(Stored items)
┌──
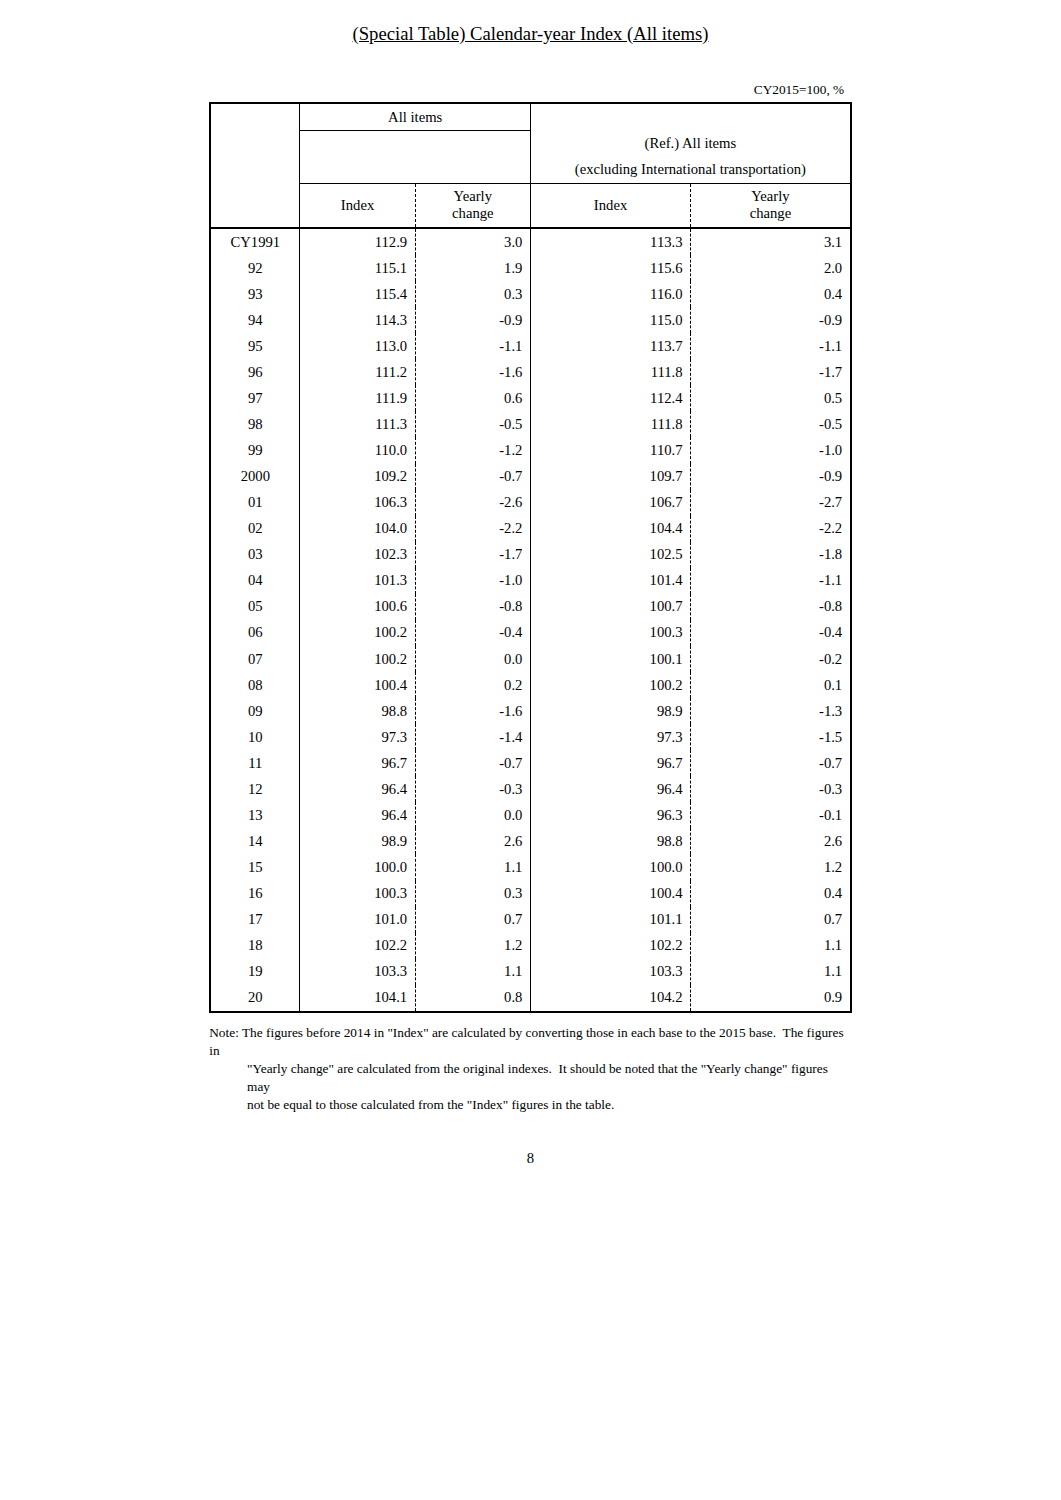(Special Table) Calendar-year Index (All items)
CY2015=100, %
| | All items | |
| --- | --- | --- |
| | (Ref.) All items |
| | (excluding International transportation) |
| Index | Yearly change | Index | Yearly change |
| CY1991 | 112.9 | 3.0 | 113.3 | 3.1 |
| 92 | 115.1 | 1.9 | 115.6 | 2.0 |
| 93 | 115.4 | 0.3 | 116.0 | 0.4 |
| 94 | 114.3 | -0.9 | 115.0 | -0.9 |
| 95 | 113.0 | -1.1 | 113.7 | -1.1 |
| 96 | 111.2 | -1.6 | 111.8 | -1.7 |
| 97 | 111.9 | 0.6 | 112.4 | 0.5 |
| 98 | 111.3 | -0.5 | 111.8 | -0.5 |
| 99 | 110.0 | -1.2 | 110.7 | -1.0 |
| 2000 | 109.2 | -0.7 | 109.7 | -0.9 |
| 01 | 106.3 | -2.6 | 106.7 | -2.7 |
| 02 | 104.0 | -2.2 | 104.4 | -2.2 |
| 03 | 102.3 | -1.7 | 102.5 | -1.8 |
| 04 | 101.3 | -1.0 | 101.4 | -1.1 |
| 05 | 100.6 | -0.8 | 100.7 | -0.8 |
| 06 | 100.2 | -0.4 | 100.3 | -0.4 |
| 07 | 100.2 | 0.0 | 100.1 | -0.2 |
| 08 | 100.4 | 0.2 | 100.2 | 0.1 |
| 09 | 98.8 | -1.6 | 98.9 | -1.3 |
| 10 | 97.3 | -1.4 | 97.3 | -1.5 |
| 11 | 96.7 | -0.7 | 96.7 | -0.7 |
| 12 | 96.4 | -0.3 | 96.4 | -0.3 |
| 13 | 96.4 | 0.0 | 96.3 | -0.1 |
| 14 | 98.9 | 2.6 | 98.8 | 2.6 |
| 15 | 100.0 | 1.1 | 100.0 | 1.2 |
| 16 | 100.3 | 0.3 | 100.4 | 0.4 |
| 17 | 101.0 | 0.7 | 101.1 | 0.7 |
| 18 | 102.2 | 1.2 | 102.2 | 1.1 |
| 19 | 103.3 | 1.1 | 103.3 | 1.1 |
| 20 | 104.1 | 0.8 | 104.2 | 0.9 |
Note: The figures before 2014 in "Index" are calculated by converting those in each base to the 2015 base. The figures in
"Yearly change" are calculated from the original indexes. It should be noted that the "Yearly change" figures may
not be equal to those calculated from the "Index" figures in the table.
8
└──
YOUR INSTRUCTIONS:
Your output is the lines from the top of the entries through the line containing "113.3 | 3.1 |", exactly as they stand. No pictures belong in it.

RESULT OF THIS TASK:
(Special Table) Calendar-year Index (All items)
CY2015=100, %
| | All items | |
| --- | --- | --- |
| | (Ref.) All items |
| | (excluding International transportation) |
| Index | Yearly change | Index | Yearly change |
| CY1991 | 112.9 | 3.0 | 113.3 | 3.1 |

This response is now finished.